La sincronía que logró entre su cadera y sus manos muy pronto me puso al borde del orgasmo, el cual, no obstante, ella me negó hasta que sintió que su propia eyaculación se acercaba y cuando ninguno de los dos pudo más, un par de arremetidas/jalones extra terminaron el trabajo.

Por un delicioso instante pude sentir cómo su pene se agitaba en lo profundo de mis entrañas, al mismo tiempo que el mío se convulsionaba entre sus manos.

Sin poder evitarlo, ambos nos derrumbamos sobre el frío piso y fue sólo después de varios minutos que pudimos reponernos o al menos yo lo hice y, aún con mis propias piernas tambaleantes, conseguí cargarla y, gracias a sus indicaciones, llevarla hasta la recámara, donde, tras limpiarnos con más toallitas húmedas, caímos rendidos uno en brazos del otro.

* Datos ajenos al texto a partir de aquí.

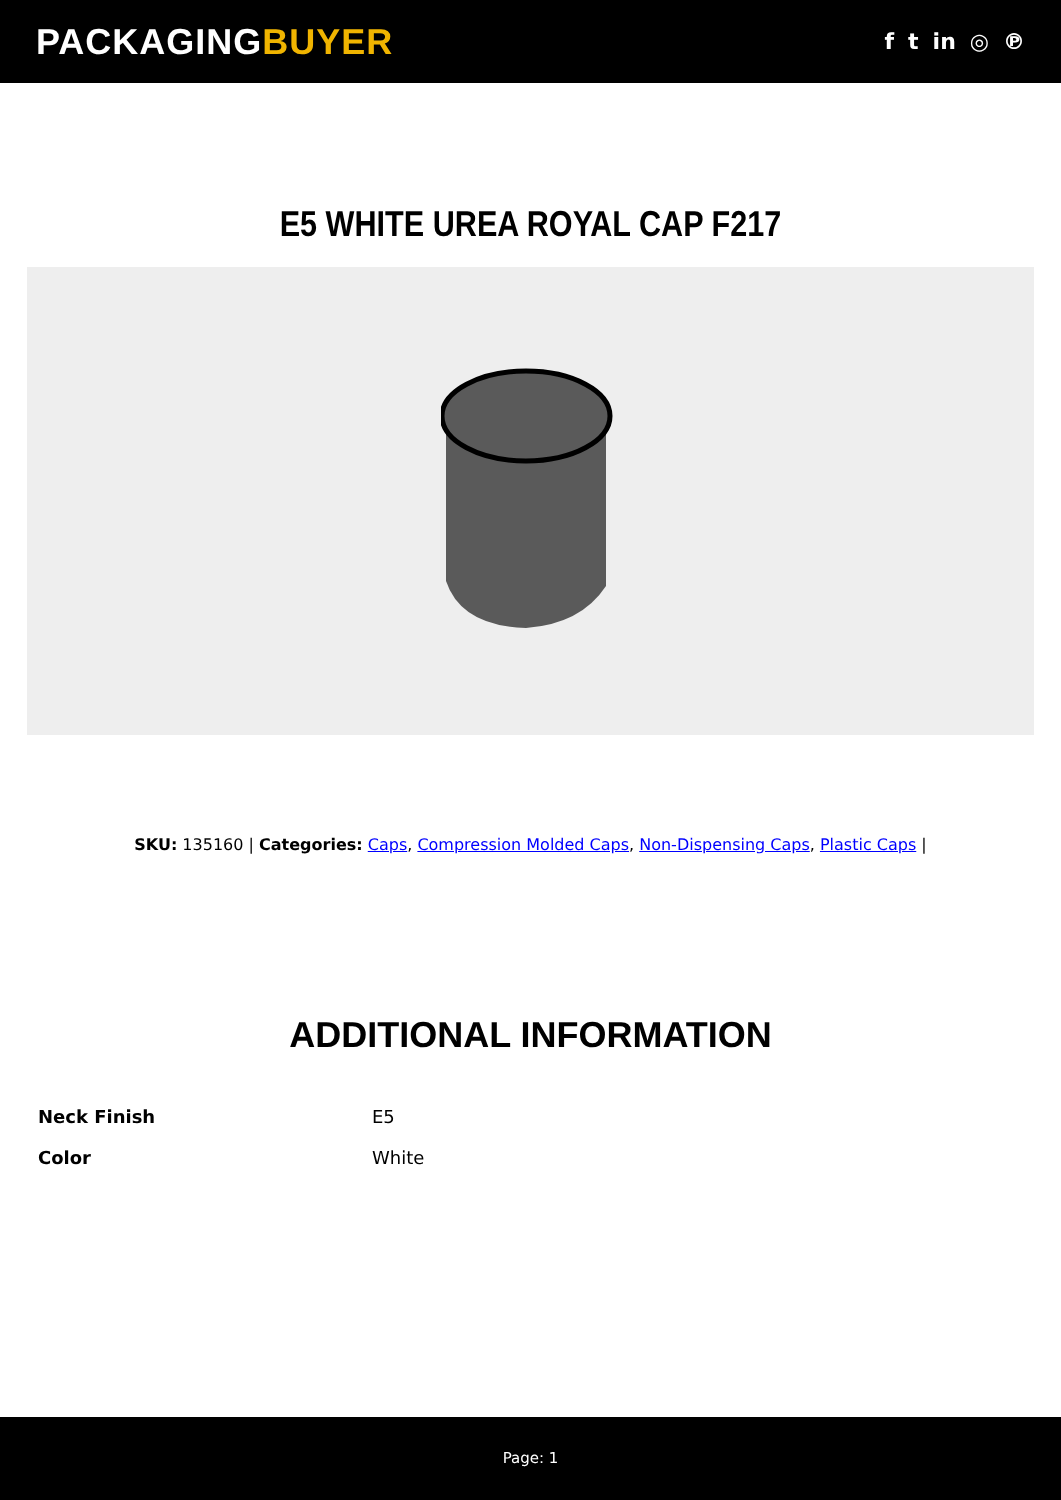PACKAGINGBUYER
f t in ◎ ℗
E5 WHITE UREA ROYAL CAP F217
SKU: 135160 | Categories: Caps, Compression Molded Caps, Non-Dispensing Caps, Plastic Caps |
ADDITIONAL INFORMATION
| Neck Finish | E5 |
| Color | White |
Page: 1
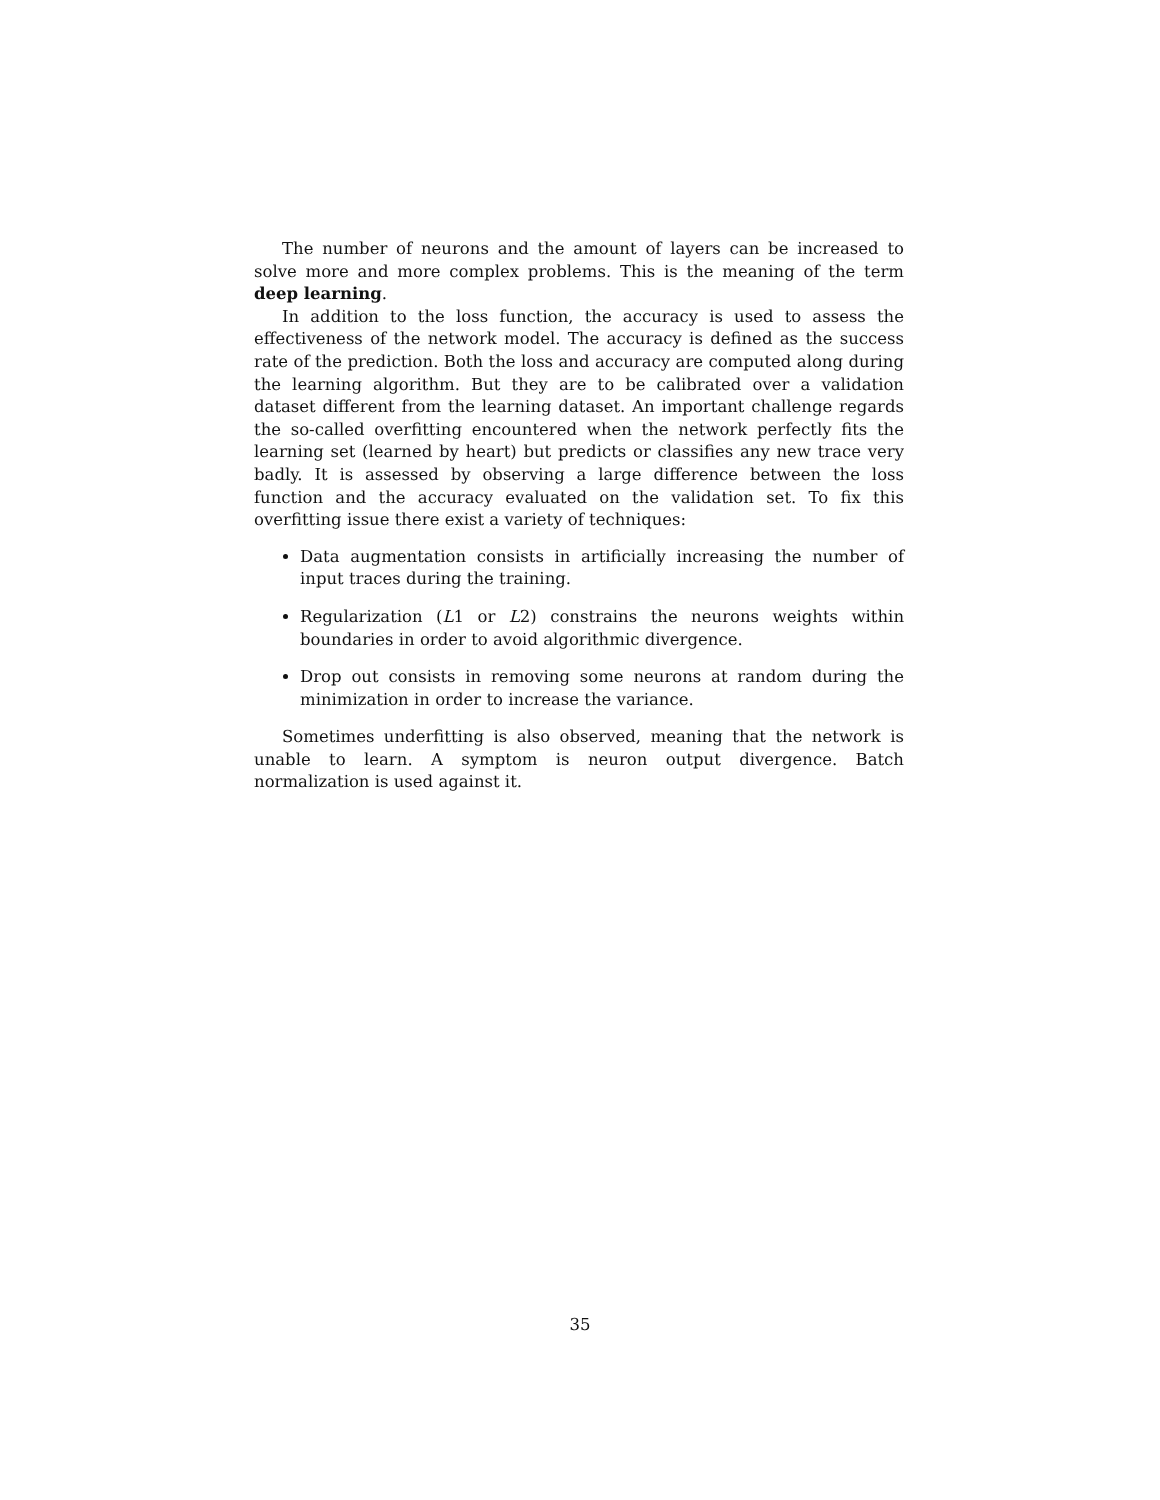The number of neurons and the amount of layers can be increased to solve more and more complex problems. This is the meaning of the term deep learning.
In addition to the loss function, the accuracy is used to assess the effectiveness of the network model. The accuracy is defined as the success rate of the prediction. Both the loss and accuracy are computed along during the learning algorithm. But they are to be calibrated over a validation dataset different from the learning dataset. An important challenge regards the so-called overfitting encountered when the network perfectly fits the learning set (learned by heart) but predicts or classifies any new trace very badly. It is assessed by observing a large difference between the loss function and the accuracy evaluated on the validation set. To fix this overfitting issue there exist a variety of techniques:
Data augmentation consists in artificially increasing the number of input traces during the training.
Regularization (L1 or L2) constrains the neurons weights within boundaries in order to avoid algorithmic divergence.
Drop out consists in removing some neurons at random during the minimization in order to increase the variance.
Sometimes underfitting is also observed, meaning that the network is unable to learn. A symptom is neuron output divergence. Batch normalization is used against it.
35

Al otro día, mientras la llevaba al trabajo en mi modesto coche, ella colocó su mano en mi pierna y mirándome a los ojos me dijo: "Sabes 'Macho' -como me decían los compañeros por mi supuesto parecido con el legendario Hugo Sánchez-, yo estoy consciente de que, cuando mucho, me quedan unos tres años como imagen de TeleDeportes, cuatro máximo, pero en ese tiempo se atraviesan un mundial y unos olímpicos y si jugamos bien nuestras cartas, los dos podemos hacer los contactos suficientes para seguir subiendo, tú como reportero y conductor y yo para ligar chamba en Los Ángeles porque definitivamente no pienso terminar en Miami-

Como todos en el medio sabíamos, para la televisión mexicana Miami era el equivalente de un cementerio de elefantes: el lugar donde las estrellas en decadencia iban a morir, aunque, eso sí, cobrando en dólares.

Sin embargo, para ese momento mis prioridades habían cambiado y yo estaba dispuesto a seguirla a donde quiera que fuera, lo cual no cambió ni siquiera cuando, tras todo un día de risitas burlonas de toda la redacción, Lupita (la secregata de Don Tony) me dijo en medio de una mirada mitad burlona y mitad intrigada/excitada "¿sí sabes que apestas a almendras dulces, verdad?".